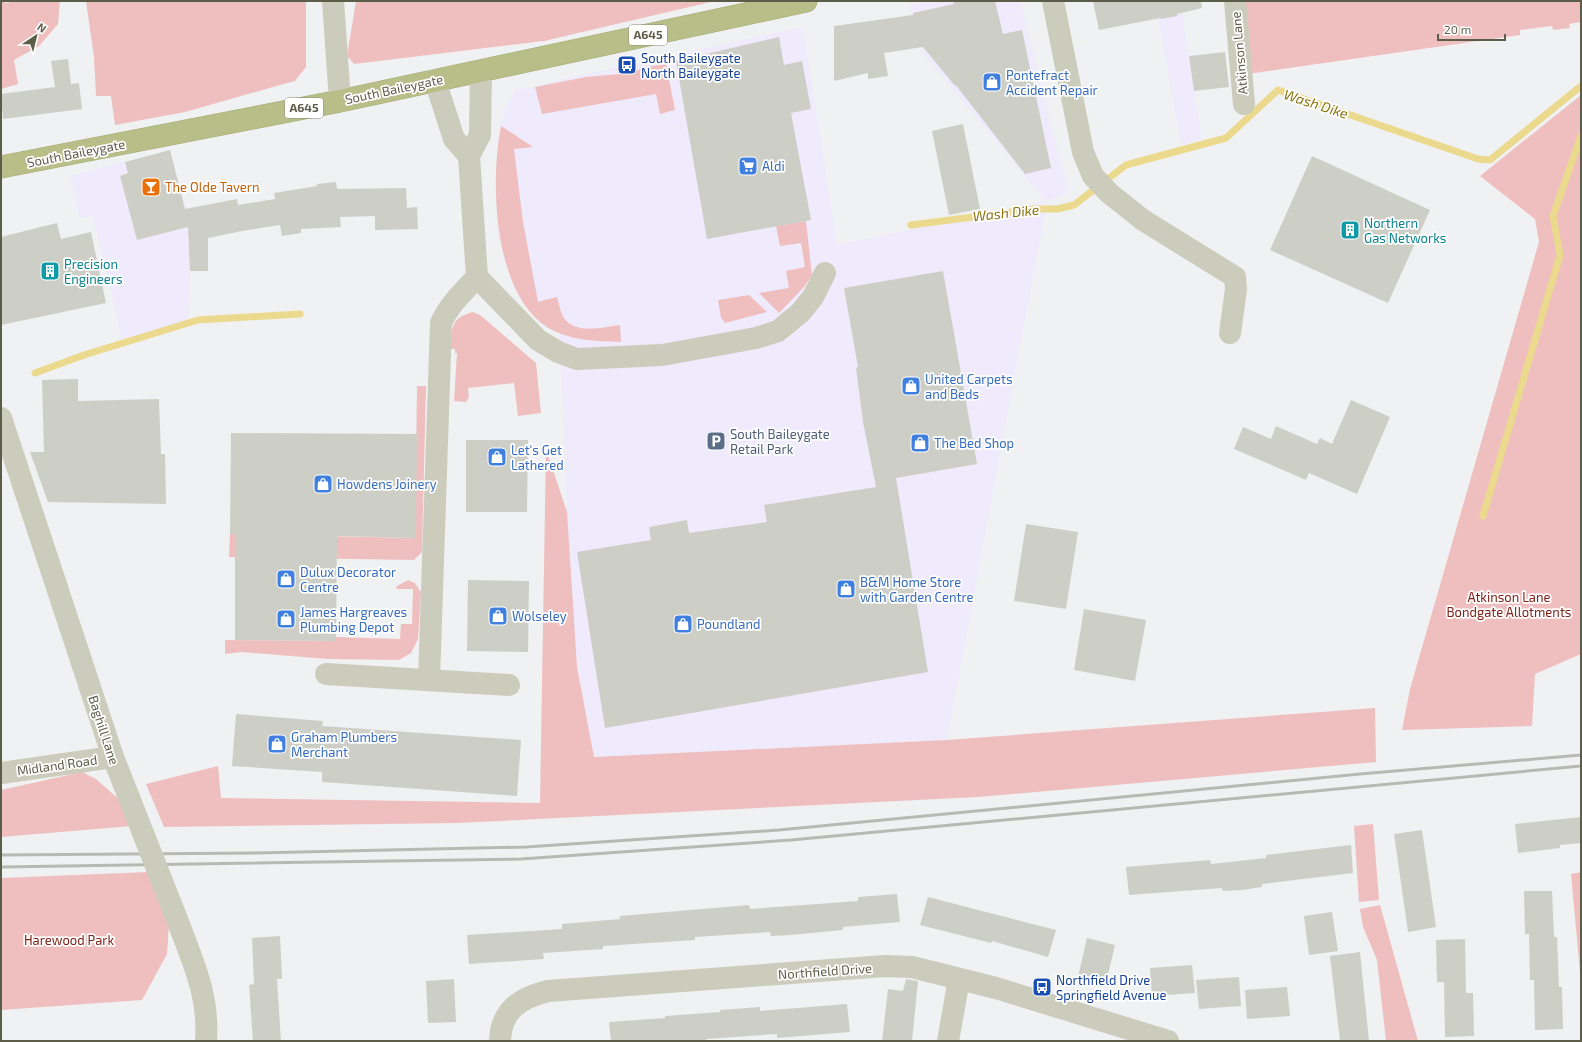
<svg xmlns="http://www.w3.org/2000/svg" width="1582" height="1042" font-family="'Exo 2',sans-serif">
<rect width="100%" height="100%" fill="#f0f1f2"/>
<g fill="#efeafc">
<polygon points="930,1 1020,1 1068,193 1047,201 947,740 594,757 577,667 567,512 560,333 548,328 538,320 523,303 510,275 498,235 496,189 498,143 504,110 515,90 535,87 559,80 803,27 837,245 1046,201 923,53 909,5"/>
<polygon points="1155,1 1180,1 1202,140 1181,144"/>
<polygon points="170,150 188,216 190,271 188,327 122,339 93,216 80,218 70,176"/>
</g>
<g fill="#efbfc0">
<polygon points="1,1 5,1 5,3 16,1 60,1 58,24 39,46 14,60 18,84 1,89"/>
<polygon points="86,1 306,1 306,67 295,81 280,85 185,112 115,125 111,96 96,96 94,57"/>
<polygon points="356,1 715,1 544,41 354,64 347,56"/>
<polygon points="1244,1 1581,1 1581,22 1569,24 1570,28 1553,30 1552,26 1520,30 1520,35 1248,74"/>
<polygon points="666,64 675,110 660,114 656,94 542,114 535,87 586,77 631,73 645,67"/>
<polygon points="1581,95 1581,654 1535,674 1532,726 1402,730 1410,689 1539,242 1535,219 1480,176"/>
<path d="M 501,126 L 533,147 L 514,149 L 523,222 L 538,302 L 557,297 C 559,303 560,312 564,318 C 576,335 603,327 620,325 L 621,342 C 597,341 569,341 547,327 C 493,292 490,182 501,126 Z"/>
<polygon points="806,221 812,275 804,287 779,313 759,293 789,288 786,271 805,267 801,243 780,246 776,226"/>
<polygon points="749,295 767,312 725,323 721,318 718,300"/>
<path d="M 473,312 L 480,315 L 536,363 L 541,413 L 518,416 L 514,383 L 468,388 L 469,397 L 466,402 L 454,401 L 457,353 L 455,353 L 455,349 L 450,349 C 452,328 450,318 473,312 Z"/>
<polygon points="417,386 426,386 422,552 414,560 229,557 230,534 415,538"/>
<polygon points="546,449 567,512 577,667 594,757 947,740 1375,708 1376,762 978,797 458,823 164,827 146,784 218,766 221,798 540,803"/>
<polygon points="408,580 415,583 421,592 418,639 411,653 399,660 328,659 241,652 225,654 225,640 336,641 336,637 400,639 401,624 412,624 413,589 396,589 397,586"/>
<polygon points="82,772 96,779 122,802 132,826 1,837 1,790"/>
<polygon points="1373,824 1379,900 1359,902 1354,826"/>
<polygon points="149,872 169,924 167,954 142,1000 1,1010 1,878"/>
<polygon points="1581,872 1581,983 1571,874"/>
<polygon points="1380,905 1418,1041 1386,1041 1377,960 1363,927 1360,909"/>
</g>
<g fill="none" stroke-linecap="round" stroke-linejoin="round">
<g stroke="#ebd98d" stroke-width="7">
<polyline points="911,225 1035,209 1057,209 1074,205 1126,165 1226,138 1278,90 1478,159 1490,160 1581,86"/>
<polyline points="35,373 84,355 198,320 300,314"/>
<polyline points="1483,516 1560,255 1553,216 1581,136"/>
</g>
</g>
<g fill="#cdcfc7">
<polygon points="953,1 995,1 1003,34 1022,30 1051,168 1025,174 955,84 956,87 923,47 884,53 888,76 868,79 868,73 834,81 834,26 913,15 913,13 954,4"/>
<polygon points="1093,1 1201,1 1202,8 1177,14 1177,16 1161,19 1160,18 1099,30"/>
<polygon points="779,37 784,65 802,61 811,109 791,113 811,220 707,239 676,61"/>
<polygon points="1225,52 1229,87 1194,91 1189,56"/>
<polygon points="68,59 71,84 79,83 82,109 3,119 1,94 55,87 51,61"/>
<polygon points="963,124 980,209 949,215 932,131"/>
<polygon points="170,150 185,209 237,199 238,205 275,199 274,193 317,186 317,184 336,182 337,189 406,188 407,208 417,207 418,229 375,230 375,216 340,217 341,227 301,229 301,233 282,236 280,225 242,231 208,238 208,271 190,271 188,227 137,240 120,176 128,173 125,162"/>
<polygon points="1312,156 1430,210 1388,303 1270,250"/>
<polygon points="57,223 61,239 91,232 106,303 1,325 1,237"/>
<polygon points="943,271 977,464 896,478 928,672 605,728 577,552 651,540 649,527 687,520 689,533 767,522 764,505 876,487 863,422 856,368 858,367 844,288"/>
<polygon points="78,379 78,401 159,399 161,454 165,454 166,504 48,502 30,452 44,452 42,380"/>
<polygon points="1351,400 1390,417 1357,494 1309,473 1306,480 1234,449 1243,427 1271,439 1276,426 1317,444 1320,438 1332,444"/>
<polygon points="231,433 417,434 416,538 337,536 336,641 235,640 235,534 230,534"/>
<polygon points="466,440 528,440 527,512 466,512"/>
<polygon points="1026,524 1078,532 1066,609 1014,601"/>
<polygon points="468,580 529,581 528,652 467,651"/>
<polygon points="1084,609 1146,620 1135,681 1074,670"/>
<polygon points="236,714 323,721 322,726 521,740 517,796 322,782 322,772 232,766"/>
<polygon points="1581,817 1581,843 1560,845 1560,848 1518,853 1515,824"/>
<polygon points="1422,830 1436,927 1408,932 1394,834"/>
<polygon points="1351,845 1353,873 1262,884 1262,887 1242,890 1223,891 1222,888 1129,895 1126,867 1210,860 1211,864 1266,858 1266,855"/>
<polygon points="1524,891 1552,891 1554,937 1557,937 1559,987 1562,987 1563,1029 1535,1030 1534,980 1530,980 1529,934 1525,934"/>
<polygon points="897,894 900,922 843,927 843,930 791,935 771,936 770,932 695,937 695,940 603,946 603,949 543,953 544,959 469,964 467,935 562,929 562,924 620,919 620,916 749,905 750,909 858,901 858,897"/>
<polygon points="928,897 1056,930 1048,957 992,941 991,943 920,925"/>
<polygon points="1332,912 1338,951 1309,955 1304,916"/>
<polygon points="280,936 282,979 277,979 281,1041 253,1041 249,985 254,984 252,938"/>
<polygon points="1087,938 1115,945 1106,983 1078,977"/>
<polygon points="1465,939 1466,993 1473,993 1474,1036 1445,1037 1444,982 1437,982 1436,940"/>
<polygon points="1360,952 1369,1041 1340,1041 1330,956"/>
<polygon points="1192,965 1195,993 1152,996 1150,968"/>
<polygon points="1239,977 1241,1006 1199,1009 1196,980"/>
<polygon points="454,979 456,1022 428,1023 426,981"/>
<polygon points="906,979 918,981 912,1041 882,1041 888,989 903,991"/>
<polygon points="1287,987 1290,1016 1247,1019 1245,990"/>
<polygon points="847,1004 850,1032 777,1038 777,1034 706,1039 706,1041 611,1041 609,1022 665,1018 665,1016 720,1012 720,1010 760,1007 760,1011"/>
</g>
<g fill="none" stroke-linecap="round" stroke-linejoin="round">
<g stroke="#a3aa73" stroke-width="23">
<polyline id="highway" points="1,167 340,101 806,1"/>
</g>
<g stroke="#cbccbb" stroke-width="22">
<polyline points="333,1 340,101"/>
<polyline points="1053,1 1083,152 1093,176 1109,193 1143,220 1235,277 1236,289 1230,333"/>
<polyline points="1235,1 1244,104"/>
<polyline points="435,80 454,139 469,156"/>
<polyline points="477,277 538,340 558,352 577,359 662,355 756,338 778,331 800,313 813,297 825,273"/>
<polyline points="1,418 113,757 130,800"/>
<polyline points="326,674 509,685"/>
<path d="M 429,680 L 441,323 C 449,305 463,292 477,277 L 469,156 L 480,135 L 481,71"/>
<polyline points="1,773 113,757"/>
<path d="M 180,927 C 195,968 209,996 206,1041"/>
<path d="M 500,1041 C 501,1010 520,998 548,991 L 885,966 L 912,967 L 996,988 L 1168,1041"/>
<polyline points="948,1041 959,979"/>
</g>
<use href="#highway" stroke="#b8be88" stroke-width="22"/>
<g stroke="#b8bab2" stroke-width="3">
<polyline points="1,855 256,853 526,847 779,830 1360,774 1581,755"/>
<polyline points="1,867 521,859 791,840 1581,766"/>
</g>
<polyline stroke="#cbccbb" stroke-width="22" points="130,800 180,927"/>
</g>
<defs>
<g id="bus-square" transform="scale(1)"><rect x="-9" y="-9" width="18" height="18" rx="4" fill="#1a4fb4" stroke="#fff"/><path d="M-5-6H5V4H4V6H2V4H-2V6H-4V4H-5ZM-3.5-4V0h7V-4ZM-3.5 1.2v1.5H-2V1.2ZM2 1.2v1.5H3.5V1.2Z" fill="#fff"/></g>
<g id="shop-square" transform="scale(1)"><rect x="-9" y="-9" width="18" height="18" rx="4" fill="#3f7fe0" stroke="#fff"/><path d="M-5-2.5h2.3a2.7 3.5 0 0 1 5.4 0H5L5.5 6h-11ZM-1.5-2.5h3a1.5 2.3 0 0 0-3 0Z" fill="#fff"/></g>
<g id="supermarket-square" transform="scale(1)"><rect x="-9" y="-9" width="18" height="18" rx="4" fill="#3f7fe0" stroke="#fff"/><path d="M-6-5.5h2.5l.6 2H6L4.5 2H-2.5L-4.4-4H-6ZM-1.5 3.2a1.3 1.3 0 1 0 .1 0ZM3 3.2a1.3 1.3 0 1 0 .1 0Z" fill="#fff"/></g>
<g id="bar-square" transform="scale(1)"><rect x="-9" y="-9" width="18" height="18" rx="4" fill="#e8710a" stroke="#fff"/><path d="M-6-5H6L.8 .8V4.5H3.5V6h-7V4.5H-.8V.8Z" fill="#fff"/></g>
<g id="building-square" transform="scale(1)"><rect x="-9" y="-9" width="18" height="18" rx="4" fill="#0f9aa8" stroke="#fff"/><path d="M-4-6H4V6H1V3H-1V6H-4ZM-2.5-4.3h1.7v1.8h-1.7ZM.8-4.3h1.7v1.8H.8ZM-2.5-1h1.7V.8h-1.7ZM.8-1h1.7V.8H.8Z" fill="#fff"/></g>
<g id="parking-square" transform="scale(1)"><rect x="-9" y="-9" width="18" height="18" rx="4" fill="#5c6f8a" stroke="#fff"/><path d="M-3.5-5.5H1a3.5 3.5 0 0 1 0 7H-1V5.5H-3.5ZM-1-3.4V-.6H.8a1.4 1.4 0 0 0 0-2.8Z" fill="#fff"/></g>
</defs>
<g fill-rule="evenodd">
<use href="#bus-square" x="627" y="65"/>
<use href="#shop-square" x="992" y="82"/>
<use href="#supermarket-square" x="748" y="166"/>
<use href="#bar-square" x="151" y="187"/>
<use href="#building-square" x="1350" y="230"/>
<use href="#building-square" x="50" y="271"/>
<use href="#shop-square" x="911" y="386"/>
<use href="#parking-square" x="716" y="441"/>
<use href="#shop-square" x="920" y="443"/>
<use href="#shop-square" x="497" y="457"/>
<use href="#shop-square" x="323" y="484"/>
<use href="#shop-square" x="286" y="579"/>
<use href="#shop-square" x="846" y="589"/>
<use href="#shop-square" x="498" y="616"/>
<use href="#shop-square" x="286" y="619"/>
<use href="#shop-square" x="683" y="624"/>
<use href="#shop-square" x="277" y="744"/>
<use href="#bus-square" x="1042" y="987"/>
</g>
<g text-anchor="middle" stroke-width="3.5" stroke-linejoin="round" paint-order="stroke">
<g fill="#fff" stroke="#8d8e7f" stroke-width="1">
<rect x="629" y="25" width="38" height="20" rx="3"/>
<rect x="285" y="98" width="38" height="20" rx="3"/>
</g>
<g font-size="12" font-weight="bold" fill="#5c5d48">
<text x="648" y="39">A645</text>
<text x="304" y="112">A645</text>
</g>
<g font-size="13" fill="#5c5d48" stroke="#fff">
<text transform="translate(1239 53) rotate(-95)" y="5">Atkinson Lane</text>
<text transform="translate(394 89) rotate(-12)" y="5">South Baileygate</text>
<text transform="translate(76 153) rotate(-11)" y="5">South Baileygate</text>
<text transform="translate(104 730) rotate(72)" y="5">Baghill Lane</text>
<text transform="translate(57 765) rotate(-8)" y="5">Midland Road</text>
<text transform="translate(825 971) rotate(-4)" y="5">Northfield Drive</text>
</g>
<g font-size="13" fill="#164399" stroke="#fff" text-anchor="start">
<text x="641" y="63">South Baileygate<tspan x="641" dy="15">North Baileygate</tspan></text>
<text x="1056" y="985">Northfield Drive<tspan x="1056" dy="15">Springfield Avenue</tspan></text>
</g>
<g font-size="13" fill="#366cbe" stroke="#fff" text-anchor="start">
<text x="1006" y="80">Pontefract<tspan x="1006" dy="15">Accident Repair</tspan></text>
<text x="762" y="171">Aldi</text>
<text x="925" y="384">United Carpets<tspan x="925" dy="15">and Beds</tspan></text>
<text x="934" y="448">The Bed Shop</text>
<text x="511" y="455">Let's Get<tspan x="511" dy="15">Lathered</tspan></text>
<text x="337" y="489">Howdens Joinery</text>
<text x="300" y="577">Dulux Decorator<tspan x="300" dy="15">Centre</tspan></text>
<text x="860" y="587">B&amp;M Home Store<tspan x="860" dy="15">with Garden Centre</tspan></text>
<text x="300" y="617">James Hargreaves<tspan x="300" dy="15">Plumbing Depot</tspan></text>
<text x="512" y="621">Wolseley</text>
<text x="697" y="629">Poundland</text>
<text x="291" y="742">Graham Plumbers<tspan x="291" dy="15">Merchant</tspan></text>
</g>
<g font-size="13" fill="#c56008" stroke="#fff" text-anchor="start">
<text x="165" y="192">The Olde Tavern</text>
</g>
<g font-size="13" fill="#0d838f" stroke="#fff" text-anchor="start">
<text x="1364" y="228">Northern<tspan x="1364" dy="15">Gas Networks</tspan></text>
<text x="64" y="269">Precision<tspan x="64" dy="15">Engineers</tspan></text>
</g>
<g font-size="13" fill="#4e5e75" stroke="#fff" text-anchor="start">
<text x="730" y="439">South Baileygate<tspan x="730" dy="15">Retail Park</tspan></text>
</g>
<g font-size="13" fill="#7f2218" stroke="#fff">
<text x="1509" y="602">Atkinson Lane<tspan x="1509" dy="15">Bondgate Allotments</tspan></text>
<text x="69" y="945">Harewood Park</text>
</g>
<g font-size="14" font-style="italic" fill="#8b730f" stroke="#fff">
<text transform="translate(1316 104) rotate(18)" y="5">Wash Dike</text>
<text transform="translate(1006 213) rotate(-6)" y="5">Wash Dike</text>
</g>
</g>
<rect width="1582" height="1042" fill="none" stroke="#5c5d48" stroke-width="4"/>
<g transform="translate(36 36) rotate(35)" stroke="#ffffff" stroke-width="3" paint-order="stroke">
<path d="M0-3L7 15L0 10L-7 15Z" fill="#5c5d48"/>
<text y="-6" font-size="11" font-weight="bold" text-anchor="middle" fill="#5c5d48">N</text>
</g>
<path d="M1438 34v6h67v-6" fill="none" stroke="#5c5d48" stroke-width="2"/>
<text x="1444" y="34" font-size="12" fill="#5c5d48" stroke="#ffffff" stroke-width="3" paint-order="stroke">20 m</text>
</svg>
--
Whenever a line in the listing above includes the word "bold", return that line.

▶ [SOLVED PROBLEM]:
<g font-size="12" font-weight="bold" fill="#5c5d48">
<text y="-6" font-size="11" font-weight="bold" text-anchor="middle" fill="#5c5d48">N</text>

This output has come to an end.